There are only two forms of vitamin B12 that have biological activity as cofactors in enzyme reactions. These are adenosyl-B12 (Ado-B12) and methyl-B12 (Me-B12). In mammalian cells, B12 is required for only two key enzymatic reactions. On the one hand, Ado-B12 is a cofactor for L-methylmalonyl CoA mutase (MCM) that is involved in the isomerization of L-methylmalonyl-CoA (MM-CoA) to succinyl-CoA (1). The excess of MM-CoA is converted into methylmalonic acid (MMA). Vitamin B12 deficiency leads to enhanced conversion of MM-CoA into MMA and elevation of the latter compound in the blood.

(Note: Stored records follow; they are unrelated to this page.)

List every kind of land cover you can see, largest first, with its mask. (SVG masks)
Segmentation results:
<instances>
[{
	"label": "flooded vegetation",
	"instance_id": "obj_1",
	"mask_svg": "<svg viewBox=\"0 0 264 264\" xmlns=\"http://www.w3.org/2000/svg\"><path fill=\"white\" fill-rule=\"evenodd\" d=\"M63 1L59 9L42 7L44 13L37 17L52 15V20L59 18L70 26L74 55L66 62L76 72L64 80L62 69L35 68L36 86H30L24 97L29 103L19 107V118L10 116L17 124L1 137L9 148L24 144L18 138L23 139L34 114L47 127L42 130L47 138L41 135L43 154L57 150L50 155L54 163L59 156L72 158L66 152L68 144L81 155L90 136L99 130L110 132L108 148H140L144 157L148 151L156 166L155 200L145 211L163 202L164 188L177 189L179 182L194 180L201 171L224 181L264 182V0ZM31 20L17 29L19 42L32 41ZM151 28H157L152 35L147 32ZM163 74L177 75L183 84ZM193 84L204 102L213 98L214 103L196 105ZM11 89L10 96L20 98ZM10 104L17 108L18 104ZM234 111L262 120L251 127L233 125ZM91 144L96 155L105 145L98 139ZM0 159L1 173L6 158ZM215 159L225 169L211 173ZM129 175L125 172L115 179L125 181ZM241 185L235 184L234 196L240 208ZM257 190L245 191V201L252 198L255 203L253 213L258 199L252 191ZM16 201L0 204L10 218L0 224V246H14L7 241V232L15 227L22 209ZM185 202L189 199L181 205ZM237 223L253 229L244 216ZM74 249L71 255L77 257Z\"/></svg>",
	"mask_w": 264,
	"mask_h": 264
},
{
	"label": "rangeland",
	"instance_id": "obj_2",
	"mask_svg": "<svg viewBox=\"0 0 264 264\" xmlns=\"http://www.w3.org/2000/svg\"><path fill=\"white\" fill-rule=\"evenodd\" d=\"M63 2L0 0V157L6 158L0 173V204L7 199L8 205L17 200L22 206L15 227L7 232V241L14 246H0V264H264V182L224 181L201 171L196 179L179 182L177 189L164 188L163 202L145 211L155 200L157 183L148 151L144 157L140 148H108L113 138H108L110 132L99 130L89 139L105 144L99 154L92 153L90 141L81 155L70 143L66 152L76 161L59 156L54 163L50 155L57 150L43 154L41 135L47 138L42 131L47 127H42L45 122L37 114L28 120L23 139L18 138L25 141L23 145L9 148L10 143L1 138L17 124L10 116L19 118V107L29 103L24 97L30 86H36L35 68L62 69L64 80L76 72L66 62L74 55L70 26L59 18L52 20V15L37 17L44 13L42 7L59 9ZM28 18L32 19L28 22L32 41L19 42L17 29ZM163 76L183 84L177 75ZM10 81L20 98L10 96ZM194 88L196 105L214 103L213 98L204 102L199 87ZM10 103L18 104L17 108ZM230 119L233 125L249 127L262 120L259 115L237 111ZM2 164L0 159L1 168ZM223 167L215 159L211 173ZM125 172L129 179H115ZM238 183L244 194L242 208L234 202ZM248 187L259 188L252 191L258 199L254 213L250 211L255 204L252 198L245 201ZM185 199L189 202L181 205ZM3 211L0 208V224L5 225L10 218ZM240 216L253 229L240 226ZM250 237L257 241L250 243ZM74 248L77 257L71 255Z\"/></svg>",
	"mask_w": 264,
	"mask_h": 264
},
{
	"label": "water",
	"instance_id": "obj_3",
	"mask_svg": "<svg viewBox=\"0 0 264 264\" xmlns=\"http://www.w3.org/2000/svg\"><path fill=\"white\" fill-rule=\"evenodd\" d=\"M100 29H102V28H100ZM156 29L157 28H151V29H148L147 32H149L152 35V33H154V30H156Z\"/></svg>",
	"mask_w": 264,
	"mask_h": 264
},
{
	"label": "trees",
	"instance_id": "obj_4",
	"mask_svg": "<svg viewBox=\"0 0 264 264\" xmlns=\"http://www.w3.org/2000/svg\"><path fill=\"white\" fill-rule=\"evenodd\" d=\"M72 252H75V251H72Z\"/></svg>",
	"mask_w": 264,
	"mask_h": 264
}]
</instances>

On the other hand, Me-B12 is a cofactor for methionine synthase (MS) that transfers a methyl group from 5-methylTHF to Hcy during the synthesis of methionine. This reaction occurs in the cytosol while the Ado-B12-mediated pathway takes place in the mitochondria. In case of B12 deficiency this reaction is inhibited and plasma Hcy will increase. Therefore, concentrations of MMA and total Hcy (tHcy) in plasma are markers for B12 status.
The synthetic forms of B12 are cyano-B12 (CN-B12) and hydroxyl-B12.
1. Stroinsky A, Schneider Z. Cobamide dependant enzymes. In: Schneider Z, Stroinsky A, eds. Comprehensive B-12. Printing house de Gruyter, Berlin, 1987:225-66.